A performance study of some approximation algorithms for minimum dominating set in a graph

TL;DR

This study compares the performance of various approximation algorithms for the minimum dominating set problem, highlighting the efficiency and accuracy of LP rounding, greedy, and hybrid methods on different graph types.

Contribution

It introduces a hybrid algorithm combining greedy and LP rounding techniques and evaluates their performance on large and real-world graphs.

Findings

LP rounding outperforms others on sparse real-world graphs.

Hybrid algorithm excels on synthetic graphs and large problems.

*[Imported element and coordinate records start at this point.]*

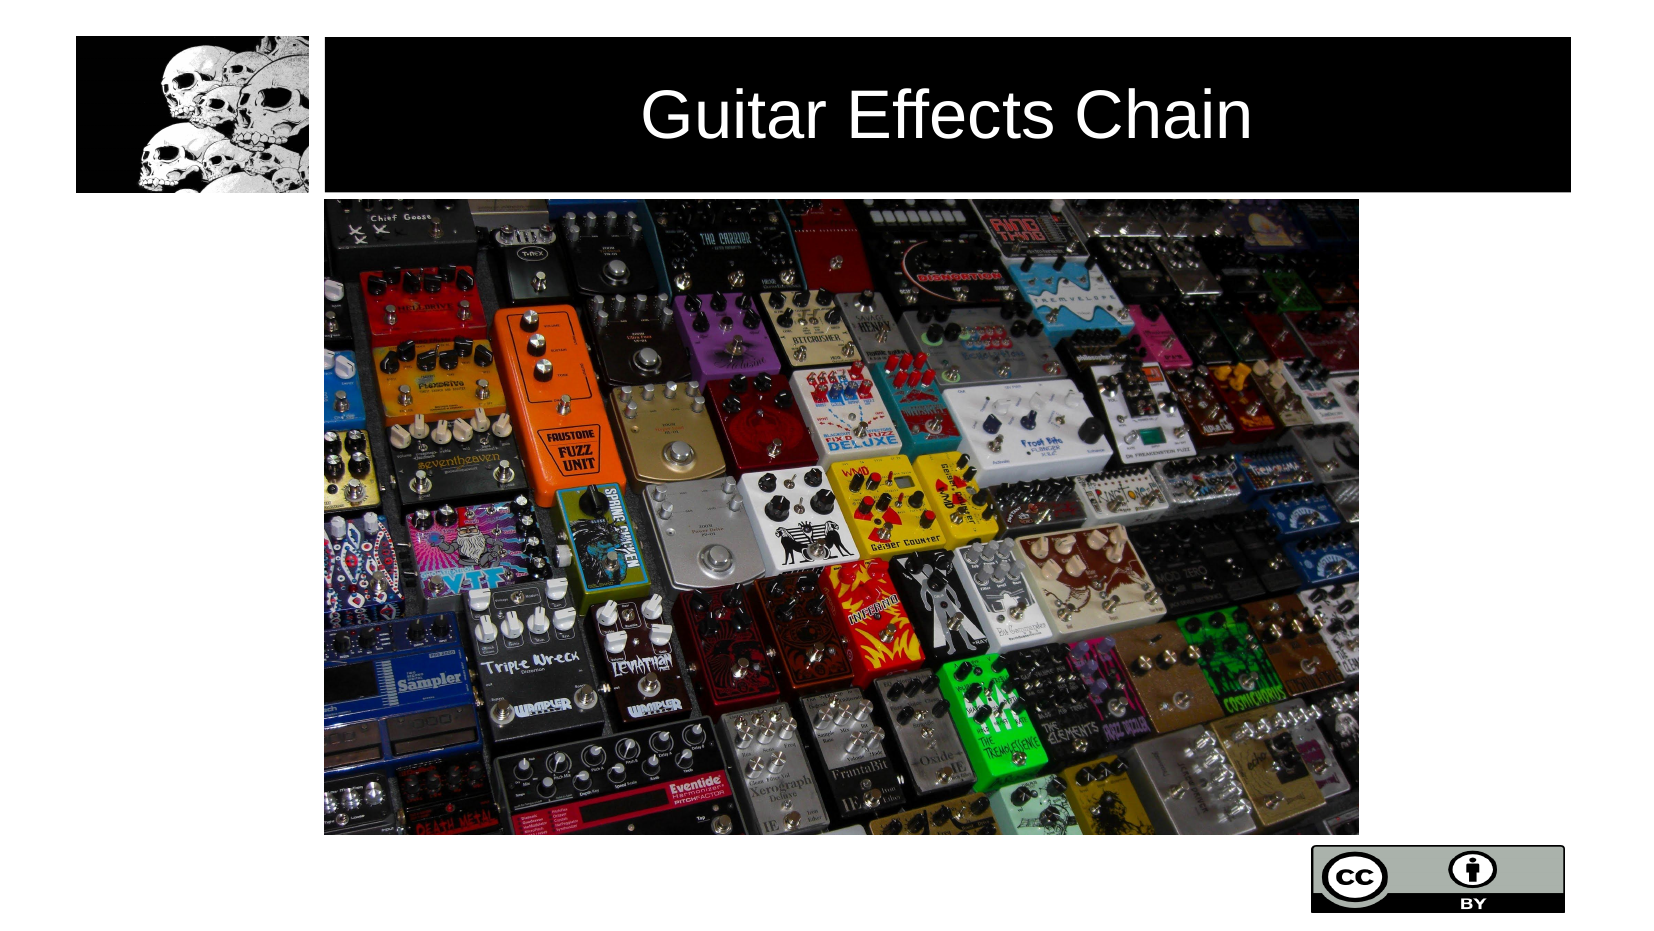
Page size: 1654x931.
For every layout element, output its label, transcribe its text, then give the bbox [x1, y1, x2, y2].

title Guitar Effects Chain [324, 37, 1571, 193]
picture [1311, 845, 1565, 913]
picture [324, 199, 1359, 835]
picture [76, 36, 309, 193]
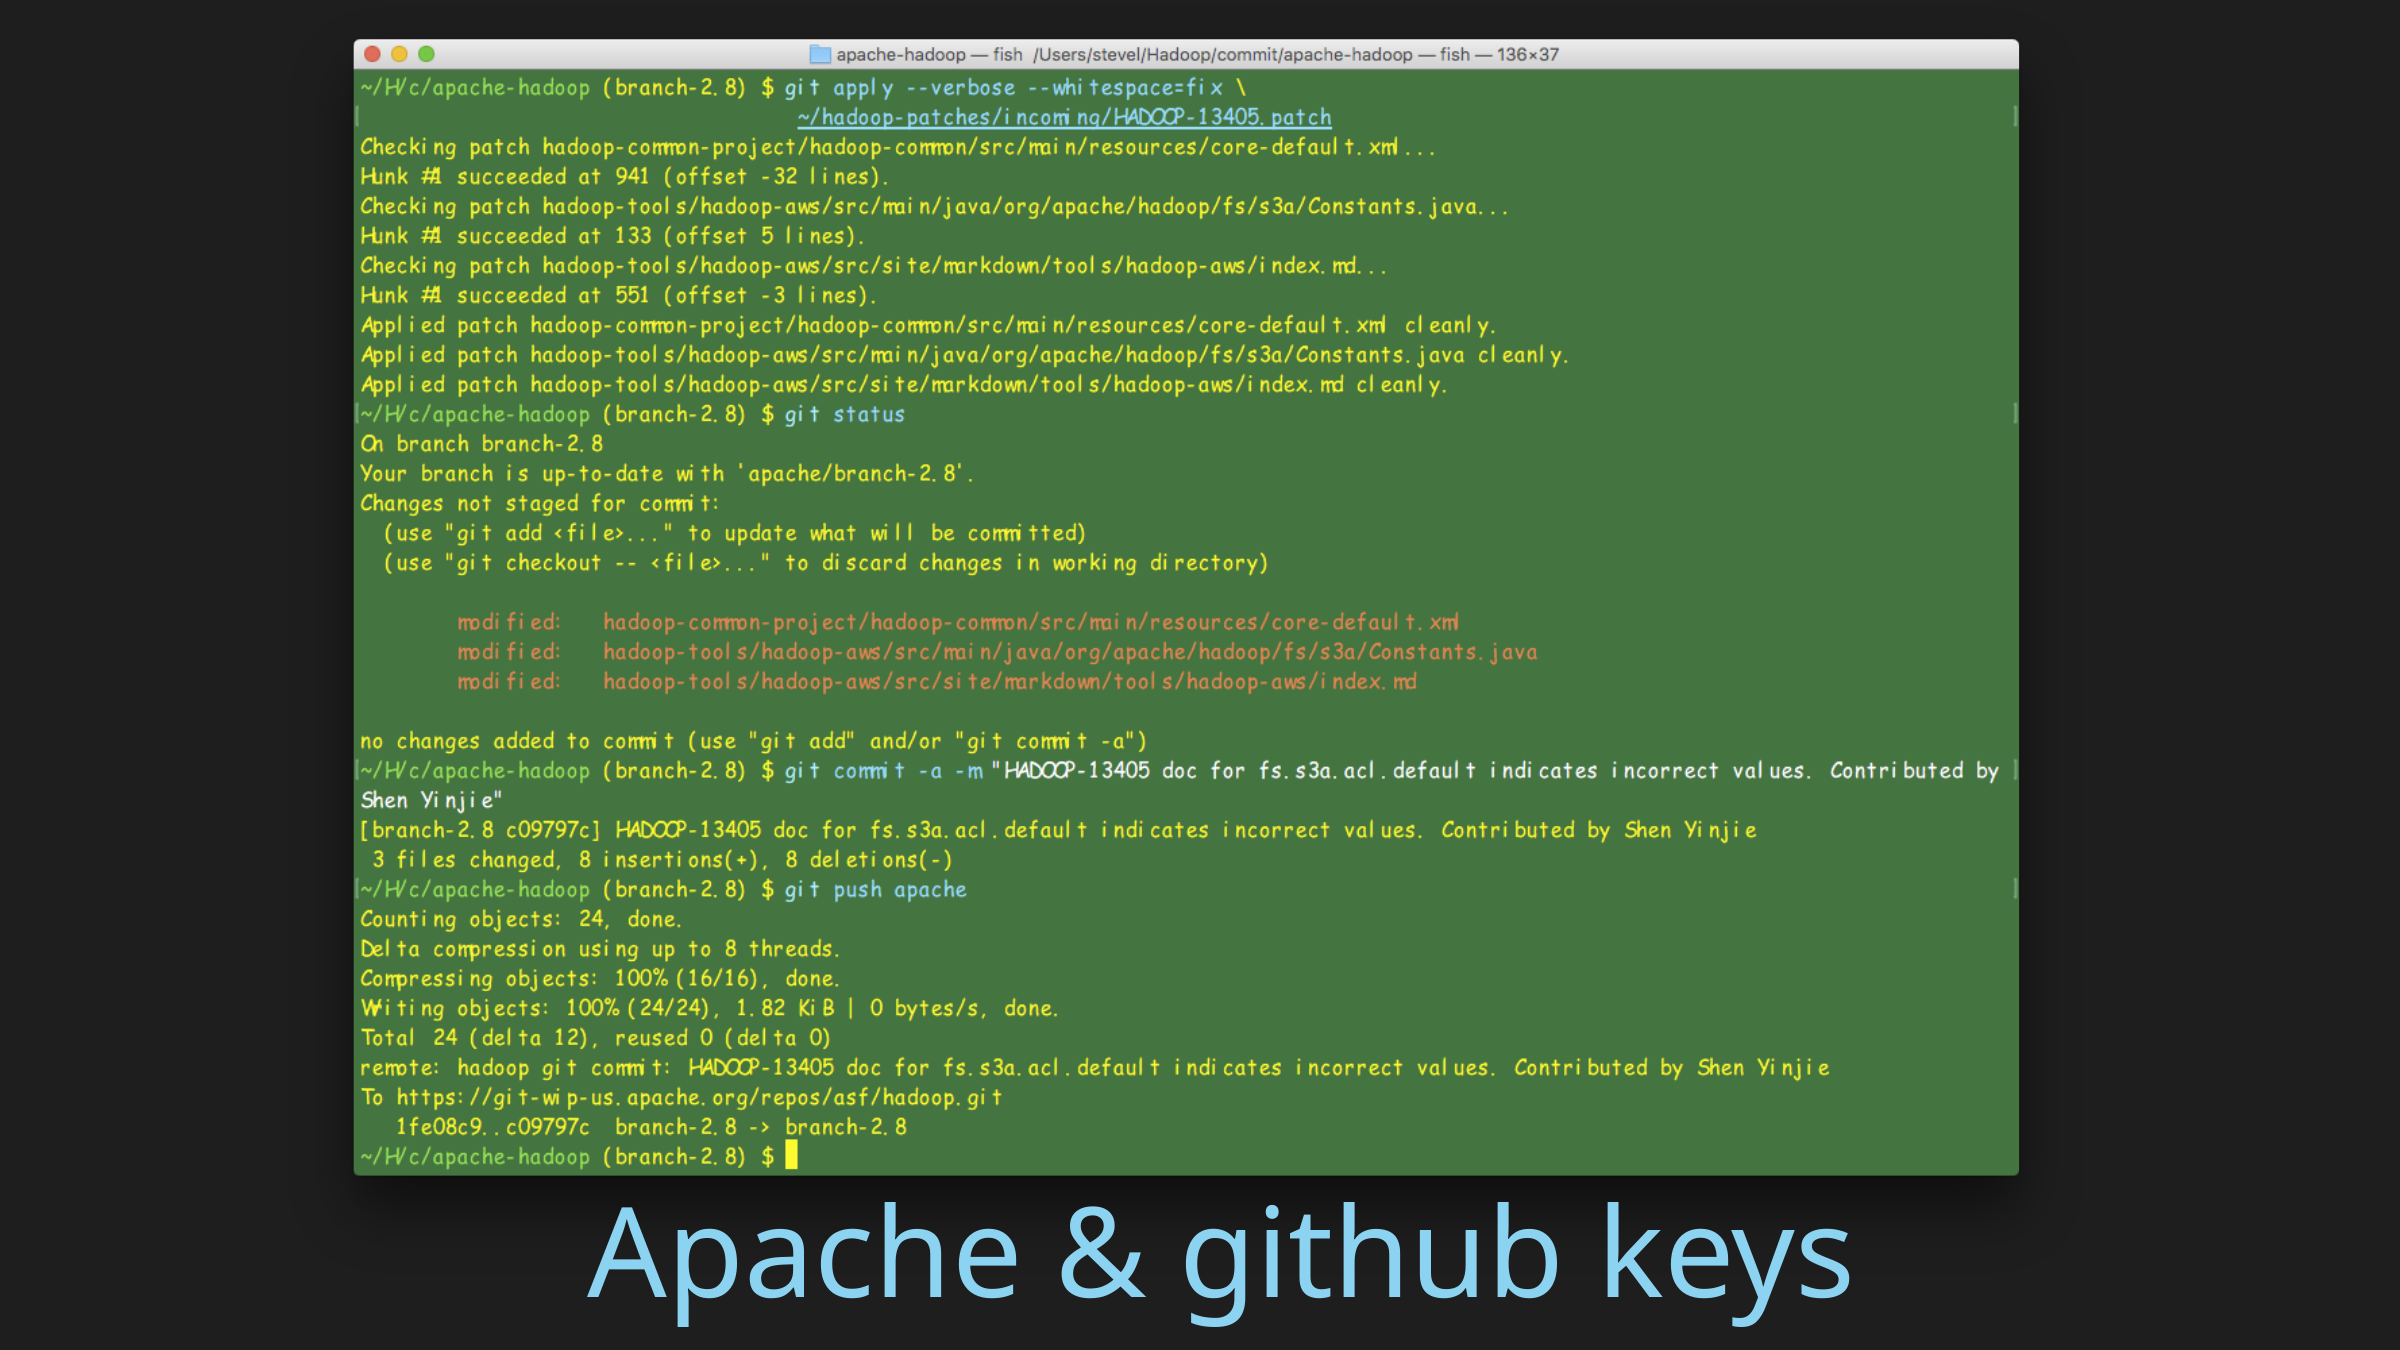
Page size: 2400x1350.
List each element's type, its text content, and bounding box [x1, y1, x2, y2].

text_box Apache & github keys [241, 1165, 2203, 1330]
picture [278, 0, 2095, 1165]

Greedy algorithm performs best on hypercubes and k-Queens graphs.

Abstract

We implement and test the performances of several approximation algorithms for computing the minimum dominating set of a graph. These algorithms are the standard greedy algorithm, the recent LP rounding algorithms and a hybrid algorithm that we design by combining the greedy and LP rounding algorithms. All algorithms perform better than anticipated in their theoretical analysis, and have small performance ratios, measured as the size of output divided by the LP objective lower-bound. However, each may have advantages over the others. For instance, LP rounding algorithm normally outperforms the other algorithms on sparse real-world graphs. On a graph with 400,000+ vertices, LP rounding took less than 15 seconds of CPU time to generate a solution with performance ratio 1.011, while the greedy and hybrid algorithms generated solutions of performance ratio 1.12 in similar time. For synthetic graphs, the hybrid algorithm normally outperforms the others, whereas for hypercubes and k-Queens graphs, greedy outperforms the rest. Another advantage of the hybrid algorithm is to solve very large problems where LP solvers crash, as demonstrated on a real-world graph with 7.7 million+ vertices.